Hungary’s dangerous dependence on eurozone banks

Hungarian parliament building Image copyright Reuters

The financial crisis in Hungary is a warning of why the eurozone's debt crisis is the world's debt crisis. Hungary is not a member of the eurozone, but economic woes partly of its own making have been seriously exacerbated by the weakness of the eurozone's banks and the anxieties of eurozone investors.

The big point is that as an economy, Hungary is very dependent on credit from abroad, especially credit provided by eurozone banks. According to the latest figures from the Bank for International Settlements (which are always several months out of date by time of publication) European banks have provided $120bn of credit to Hungary's public sector and private sector, out of total international lending to Hungary of around $140bn.

To put that into context, overseas lending to Hungary represents around 100% of GDP.

So, unsurprisingly, a recent analysis by the BIS showed that Hungary is one of the emerging economies more vulnerable than most to what it calls "sudden capital withdrawals through the banking system" - because foreign banks supply four fifths of credit in the country and around half of this was delivered from outside the country rather than being funded locally by the foreign-owned banks.

Austrian banks had the biggest Hungarian exposure, with $42bn, followed by Italy with $24bn.
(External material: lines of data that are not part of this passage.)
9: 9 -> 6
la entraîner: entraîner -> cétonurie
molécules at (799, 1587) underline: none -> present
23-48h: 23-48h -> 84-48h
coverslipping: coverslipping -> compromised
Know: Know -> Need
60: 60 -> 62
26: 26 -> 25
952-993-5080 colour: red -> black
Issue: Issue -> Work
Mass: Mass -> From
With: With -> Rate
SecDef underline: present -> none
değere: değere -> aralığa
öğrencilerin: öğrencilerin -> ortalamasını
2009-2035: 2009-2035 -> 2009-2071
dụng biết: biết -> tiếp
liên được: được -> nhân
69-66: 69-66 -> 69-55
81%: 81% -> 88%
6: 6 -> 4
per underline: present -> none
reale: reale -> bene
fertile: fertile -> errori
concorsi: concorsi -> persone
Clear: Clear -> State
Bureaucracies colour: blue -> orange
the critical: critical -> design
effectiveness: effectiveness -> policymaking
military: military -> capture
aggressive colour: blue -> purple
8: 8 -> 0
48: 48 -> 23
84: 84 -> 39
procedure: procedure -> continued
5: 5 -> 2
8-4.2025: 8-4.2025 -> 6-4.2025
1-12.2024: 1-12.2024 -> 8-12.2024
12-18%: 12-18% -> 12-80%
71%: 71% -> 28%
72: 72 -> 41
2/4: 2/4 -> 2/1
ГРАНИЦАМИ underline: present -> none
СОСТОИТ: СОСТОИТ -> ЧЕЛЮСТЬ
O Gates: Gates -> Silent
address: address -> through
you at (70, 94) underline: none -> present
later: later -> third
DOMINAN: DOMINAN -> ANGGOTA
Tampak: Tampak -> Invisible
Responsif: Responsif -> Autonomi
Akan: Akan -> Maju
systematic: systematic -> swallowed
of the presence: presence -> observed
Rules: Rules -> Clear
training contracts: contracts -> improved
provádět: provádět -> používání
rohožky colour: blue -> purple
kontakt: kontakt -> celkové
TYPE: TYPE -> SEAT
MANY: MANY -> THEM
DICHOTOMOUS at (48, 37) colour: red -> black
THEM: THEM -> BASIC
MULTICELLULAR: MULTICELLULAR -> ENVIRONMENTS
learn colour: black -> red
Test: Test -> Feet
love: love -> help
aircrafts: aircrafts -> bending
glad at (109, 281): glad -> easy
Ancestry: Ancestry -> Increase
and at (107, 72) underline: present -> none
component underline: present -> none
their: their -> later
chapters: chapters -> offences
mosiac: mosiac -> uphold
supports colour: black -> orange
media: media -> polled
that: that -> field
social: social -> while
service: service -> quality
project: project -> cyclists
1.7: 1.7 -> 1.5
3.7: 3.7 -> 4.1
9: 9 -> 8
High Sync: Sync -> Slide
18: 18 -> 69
So the supply of vital credit in this struggling economy was not helped by a stipulation last year that any new loans by Austrian banks to European countries classified like Hungary as "emerging economies" had to be matched by increases in local deposits - which effectively froze lending across the border.

But the more fundamental point is that all eurozone banks have been ordered by their regulators to strengthen their balance sheets by boosting the ratio of their capital to assets. Which has forced them to raise additional capital where they can.

The collapse in the share price of the huge Italian bank Unicredit over the past two days shows how difficult it is for banks to persuade investors to provide them with additional capital resources. So of course banks are resorting to lending less and disposing of assets as another way of boosting that ratio of residual capital to assets.

Most vulnerable to this so-called deleveraging process (the fancy banking name for banks lending less and shrinking) are the emerging economies, especially the emerging European economies - and not just Hungary - because eurozone banks, especially Austrian, French, German, Greek and Italian banks, are responsible for 80% of these loans to the European periphery.

Romania and Poland are both for example very dependent on credit supplied by overseas banks.

Now many would argue that Hungary's problems stem from economic mismanagement by its own governments over a number of years. Certainly the confidence of international investors hasn't been helped by the unothordox steps taken by the current government to reduce its deficit and to reduce the autonomy of the central bank.

But the retreat into possible recession of the eurozone economy naturally weakens the economies of all adjacent and semi-dependent economies. And inevitably it's harder for a financially stretched government like Hungary to borrow, when governments of much bigger and stronger economies, like Italy's, are facing serious funding challenges.

For most of us the important point is the contagion one. Hungary is signalling it needs a bailout from the International Monetary Fund. It has been tipped over the edge by the crisis in the eurozone - that's been part trigger and part of the underlying cause.

If further austerity is forced on Hungary, that could make it harder for Hungarians to repay their debts - which could weaken eurozone banks even more, and simply reinforce the vicious cycle of financial disintegration in the currency union.

Or to put it another way, what is happening in Hungary isn't a big deal in itself - except of course for Hungarians, for whom it is the biggest deal of all right now. But it shows that failure to find a comprehensive, once-and-for-all solution for the eurozone will cause all sorts of serious accidents all over the world (including in the UK).